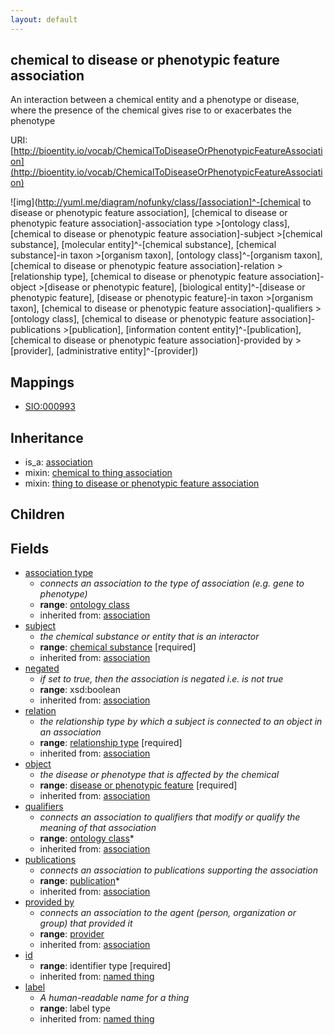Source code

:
 ```yaml
---
layout: default
---
```


## chemical to disease or phenotypic feature association


An interaction between a chemical entity and a phenotype or disease, where the presence of the chemical gives rise to or exacerbates the phenotype

URI: [http://bioentity.io/vocab/ChemicalToDiseaseOrPhenotypicFeatureAssociation](http://bioentity.io/vocab/ChemicalToDiseaseOrPhenotypicFeatureAssociation)


![img](http://yuml.me/diagram/nofunky/class/[association]^-[chemical to disease or phenotypic feature association], [chemical to disease or phenotypic feature association]-association type >[ontology class], [chemical to disease or phenotypic feature association]-subject >[chemical substance], [molecular entity]^-[chemical substance], [chemical substance]-in taxon >[organism taxon], [ontology class]^-[organism taxon], [chemical to disease or phenotypic feature association]-relation >[relationship type], [chemical to disease or phenotypic feature association]-object >[disease or phenotypic feature], [biological entity]^-[disease or phenotypic feature], [disease or phenotypic feature]-in taxon >[organism taxon], [chemical to disease or phenotypic feature association]-qualifiers >[ontology class], [chemical to disease or phenotypic feature association]-publications >[publication], [information content entity]^-[publication], [chemical to disease or phenotypic feature association]-provided by >[provider], [administrative entity]^-[provider])
## Mappings

 * [SIO:000993](http://semanticscience.org/resource/SIO_000993)

## Inheritance

 *  is_a: [association](Association.html)
 *  mixin: [chemical to thing association](ChemicalToThingAssociation.html)
 *  mixin: [thing to disease or phenotypic feature association](ThingToDiseaseOrPhenotypicFeatureAssociation.html)

## Children



## Fields

 * [association type](association_type.html)
    * _connects an association to the type of association (e.g. gene to phenotype)_
    * __range__: [ontology class](OntologyClass.html)
    * inherited from: [association](Association.html)
 * [subject](subject.html)
    * _the chemical substance or entity that is an interactor_
    * __range__: [chemical substance](ChemicalSubstance.html) [required]
    * inherited from: [association](Association.html)
 * [negated](negated.html)
    * _if set to true, then the association is negated i.e. is not true_
    * __range__: xsd:boolean
    * inherited from: [association](Association.html)
 * [relation](relation.html)
    * _the relationship type by which a subject is connected to an object in an association_
    * __range__: [relationship type](RelationshipType.html) [required]
    * inherited from: [association](Association.html)
 * [object](object.html)
    * _the disease or phenotype that is affected by the chemical_
    * __range__: [disease or phenotypic feature](DiseaseOrPhenotypicFeature.html) [required]
    * inherited from: [association](Association.html)
 * [qualifiers](qualifiers.html)
    * _connects an association to qualifiers that modify or qualify the meaning of that association_
    * __range__: [ontology class](OntologyClass.html)*
    * inherited from: [association](Association.html)
 * [publications](publications.html)
    * _connects an association to publications supporting the association_
    * __range__: [publication](Publication.html)*
    * inherited from: [association](Association.html)
 * [provided by](provided_by.html)
    * _connects an association to the agent (person, organization or group) that provided it_
    * __range__: [provider](Provider.html)
    * inherited from: [association](Association.html)
 * [id](id.html)
    * __range__: identifier type [required]
    * inherited from: [named thing](NamedThing.html)
 * [label](label.html)
    * _A human-readable name for a thing_
    * __range__: label type
    * inherited from: [named thing](NamedThing.html)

- _What needs to be done_:
After dropping the pictures, please set down the lines from the beginning of the listing through the line containing "## Mappings", both included, exactly as they stand.

- _Expected answer_:
Source code

:
 ```yaml
---
layout: default
---
```


## chemical to disease or phenotypic feature association


An interaction between a chemical entity and a phenotype or disease, where the presence of the chemical gives rise to or exacerbates the phenotype

URI: [http://bioentity.io/vocab/ChemicalToDiseaseOrPhenotypicFeatureAssociation](http://bioentity.io/vocab/ChemicalToDiseaseOrPhenotypicFeatureAssociation)


![img](http://yuml.me/diagram/nofunky/class/[association]^-[chemical to disease or phenotypic feature association], [chemical to disease or phenotypic feature association]-association type >[ontology class], [chemical to disease or phenotypic feature association]-subject >[chemical substance], [molecular entity]^-[chemical substance], [chemical substance]-in taxon >[organism taxon], [ontology class]^-[organism taxon], [chemical to disease or phenotypic feature association]-relation >[relationship type], [chemical to disease or phenotypic feature association]-object >[disease or phenotypic feature], [biological entity]^-[disease or phenotypic feature], [disease or phenotypic feature]-in taxon >[organism taxon], [chemical to disease or phenotypic feature association]-qualifiers >[ontology class], [chemical to disease or phenotypic feature association]-publications >[publication], [information content entity]^-[publication], [chemical to disease or phenotypic feature association]-provided by >[provider], [administrative entity]^-[provider])
## Mappings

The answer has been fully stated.